How can culture and procurement influence sustainable outcomes?

The Sustainable Infrastructure Forum took place virtually on 20 April and focussed on how procurement and culture can influence sustainable outcomes.  With presentations from David Riley at Anglian Water and Mohammad Rickaby at Lower Thames Crossing and input from Ruth Carins G4C co-chair.

For many working on major infrastructure projects sustainability can seem too abstract.  It is difficult for people to see the impact of their individual actions on the whole.  Organisations are constantly changing across long-term projects, so culture and procurement have a critical role to play in ensuring sustainable outcomes are delivered.  Sustainability is more than a technical problem, there are many tools and techniques available to solve the technical challenges but how can you really drive sustainability?

Organisational purpose – At Anglian Water linking carbon neutrality to the organisational purpose has been critical in ensuring that sustainability was not overlooked.  Organisations need a north star to link sustainability to customers and long-term growth.  It will help solve the challenge of the emotional reasons why individuals should care.

Leadership – leadership is critical to drive rational behaviours that ensure sustainability is embedded throughout the project and its supply chain.  Strong leadership will drive the right processes, behaviours and cultures to drive sustainability into the DNA of the project.

Save Carbon Save Cost – At Anglian associating saving carbon and saving cost has been significant, particularly with regards to driving behavioural change across the organisation and accessing green finance initiatives.

Work with supply chain – Communicating effectively with supply chain partners and proving the concept in partnership with supply chain is very important.  This isn’t always easy – be prepared for robust and challenging conversations.

Go beyond compliance – Sustainability must be more than just a tick box exercise.  In much the same way as Health & Safety has been embedded in culture and behaviours.

Use Contract as a tool not a weapon – Contracts used correctly can be used to deliver more sustainable outcomes.
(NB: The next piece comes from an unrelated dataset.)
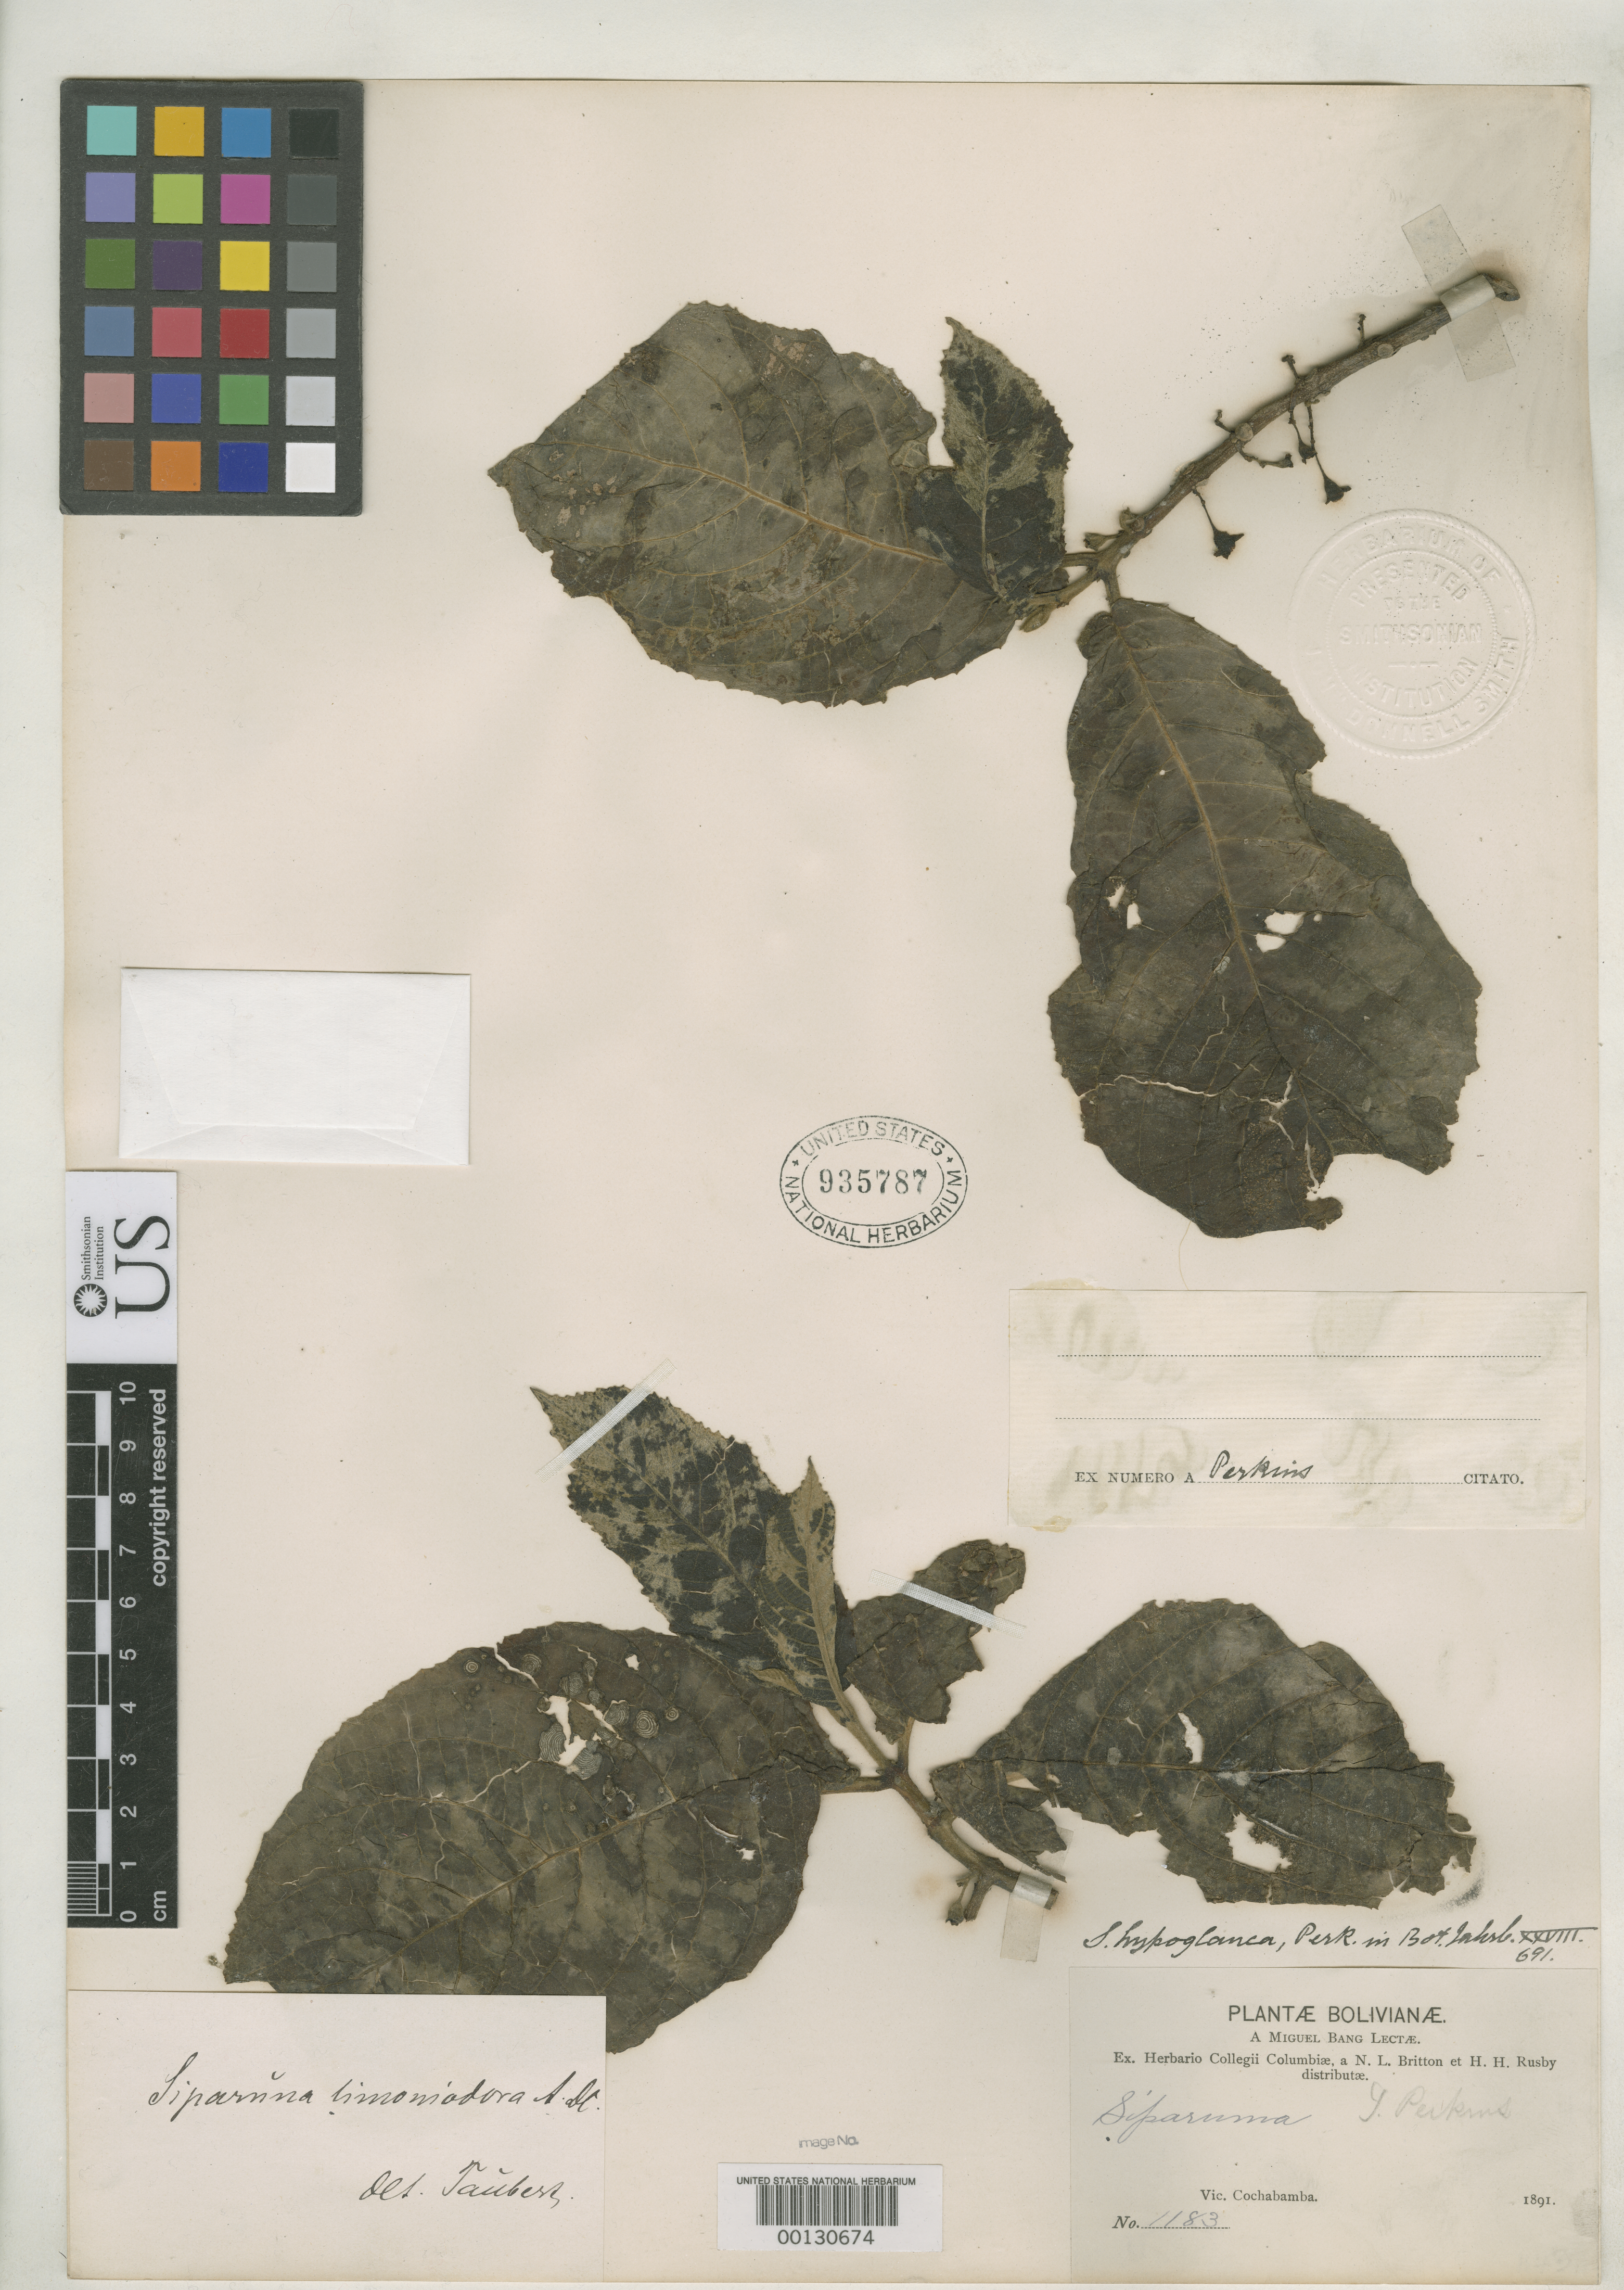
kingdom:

Rather than use contracts to highlight negative behaviour, organisations should look at how contracts can be used to reinforce and drive good behaviour.

Consistency – Consistency in how organisations ask for information is critical to enable the supply chain to develop balanced solutions and respond effectively.  Initiatives such as the value framework that the Construction Innovation Hub and ACE are developing using the five capitals framework will very much help to drive this consistency.